После провала восстания в Конго Че Гевара покинул Африку в поисках возможности проведения новых революций в Латинской Америке. Он вернулся в Боливию, которую посещал в молодости, и попытался на практике применить собственную теорию партизанской войны. С самого начала его планы были обречены на провал. В октябре 1967 года его выследили и убили солдаты боливийской армии с помощью агентов ЦРУ. Его труп сохранили и выставили напоказ прессе, чтобы доказать, что с Че и с партизанским коммунизмом, наводившим страх на США, действительно покончено. Уолт Ростоу написал Джонсону восторженное письмо, в котором отмечал, что смертью Че «завершилась эпоха ожесточенных… революционеров-романтиков, таких как Сукарно, Нкрума, Бен Белла… Это оправдывает применение нами “профилактической” помощи государствам, в которых зарождаются революционные настроения»{960}.
Однако после смерти Че оказался сильнее и влиятельнее, чем при жизни. Многие указывали на сходство мертвого Че (спутанные волосы и борода, застывшие черты, вытянутое лицо) на фотографии Фредди Альборта с телом Христа на полотне «Мертвый Христос» Мантеньи. Как и католические фигурки, которые он продавал в юности, он сам превратился в реликвию. Многие женщины хранили в качестве талисмана его локоны. Кубинский режим использовал образ нового мученика-революционера. Образ Че, особенно известная фотография Альберто Корды, сделанная в 1960 году, на которой решительный Че смотрит вдаль, стал символом студенческих беспорядков и волнений конца 1960-х и 1970-х годов. Песня, написанная в 1965 году, о том, как Че покинул Кубу («Hasta siempre, Comandante» в русском переводе «Команданте навсегда»), стала неофициальным гимном радикальных левых. Среди прочих ее исполняла американская фолк-певица Джоан Баэз.

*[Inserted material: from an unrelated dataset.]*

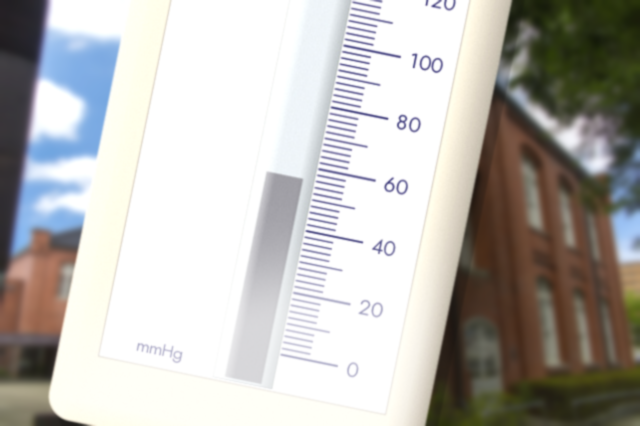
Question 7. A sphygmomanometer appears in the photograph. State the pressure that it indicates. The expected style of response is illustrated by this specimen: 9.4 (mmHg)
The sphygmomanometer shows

Идеализм Че конца 1950-х — начала 1960-х годов продолжал вдохновлять многие выступления конца 1960-х годов, о которых речь пойдет в главе п. Однако в некоторых вопросах Ростоу оказался прав: смерть Че ознаменовала завершение эпохи романтического коммунизма, наступившее по крайней мере в столицах сверхдержав. При огромной разнице политических взглядов Хрущев, Мао, Тито и даже Кеннеди были уверены в том, что ведут идеологическую борьбу за умы и сердца простых людей. Тем не менее с середины 1960-х годов правительства в Москве и Вашингтоне начали понимать, что наступают очень опасные времена. Новая эпоха требовала от государств создавать вовсе не мирные корпуса и не партизанские отряды, а традиционные мощные армии и передовые партии, способные ими управлять. Консервативные взгляды Москвы только укрепились после возникновения новых разногласий и революционных настроений внутри коммунистического блока, которые ознаменовала «Пражская весна» 1968 года.